Having seen The Stockwell Brothers play many times, we certainly had them in mind for a Local Musician's Spotlight feature. They've been a staple of the live local music scene for decades.
This coming Saturday, November 21, they will be opening for bluegrass masters Ned Luberecki and Stephen Mougin at the New England Youth Theatre at 100 Flat Street in Brattleboro at 8 p.m. We felt it was a great time to put the brothers in the Spotlight.
Tickets for the concert are $15 or $13 for students and seniors. For reservations and more information call 254-9276.
Now, here are some questons for the brothers, and their answers are in italics.
How did you guys start playing together? Was music part of how you were raised? Can you give me a history of the group?
Our parents were bluegrass fans, and our dad played guitar, mandolin and harmonica. Early on, we'd hear him and a handful of local guitar, banjo, mandolin and fiddle players at parties and other gatherings in our hometown of Putney.

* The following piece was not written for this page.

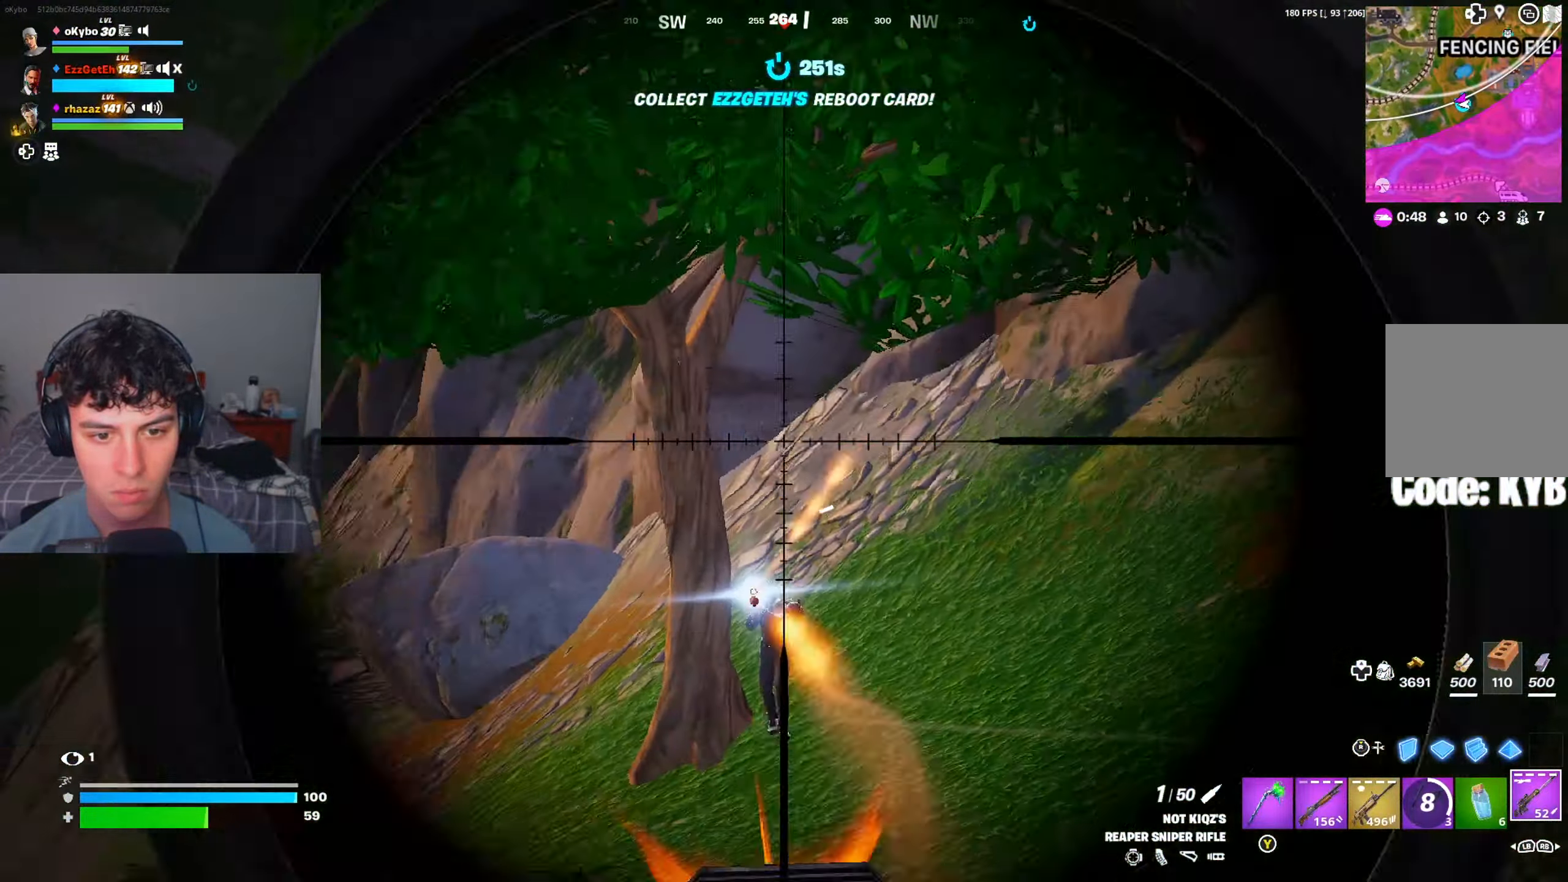
{"buttons": ["R2"], "left_stick": "down-right", "right_stick": "center", "events": [[50, "R2", "up"], [67, "L2", "up"], [100, "R3", "down"], [100, "right_stick", "down-right"], [134, "left_stick", "down-left"], [167, "R3", "up"], [167, "right_stick", "center"], [184, "R2", "down"], [367, "left_stick", "down"], [484, "left_stick", "down-right"]]}
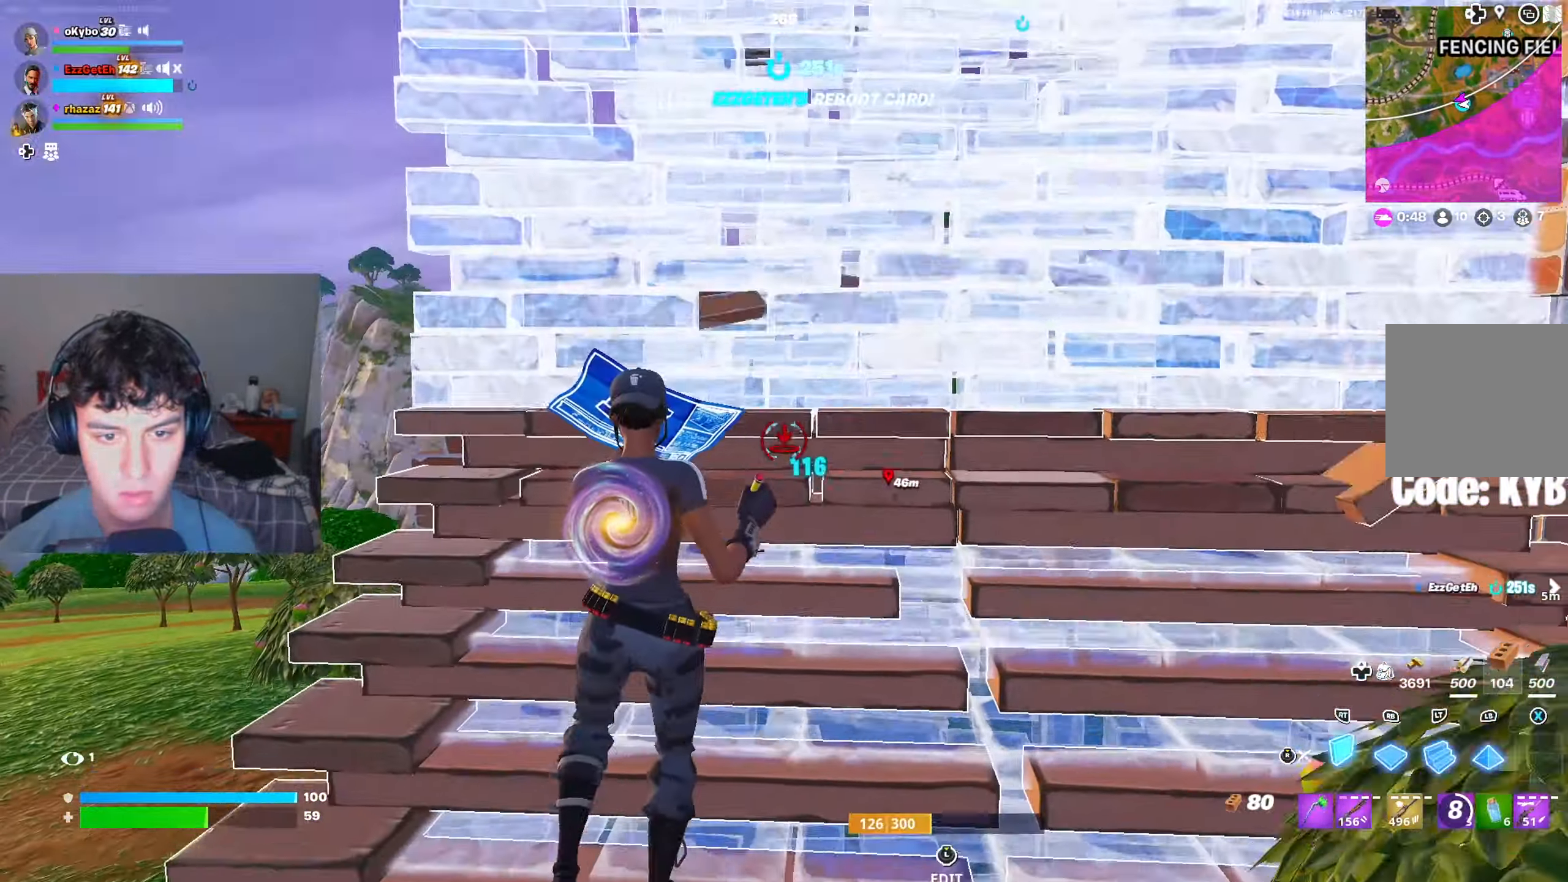
{"buttons": [], "left_stick": "up-right", "right_stick": "center", "events": [[66, "A", "down"], [250, "A", "up"], [383, "R1", "down"], [383, "left_stick", "up-right"], [417, "R2", "up"], [500, "R1", "up"]]}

With those experiences and 78 and 33 1/3 rpm records to go on, Bruce started playing banjo at age 11, and younger brother, Barry, soon joined in on guitar. In 1969, we went from living room picking sessions with dad to playing out with our first band, The Green Mountain Boys, a bluegrass quartet which included our cousins, Doug and Tim Harlow.
While in college in Connecticut, Bruce and Barry formed Old Dog, a band with mandolinist, Phil Rosenthal, which recorded two Flying Fish albums with Seldom Scene dobroist, Mike Auldridge, in the late '70s. During the '80s, the brothers collaborated with an array of musicians fluent in other musical styles, as The Stockwell Brothers Band gradually changed from a newgrass, to a folk rock, to a world beat band featuring Bruce on electric guitar and multi-insrumentalist, Derrik Jordan.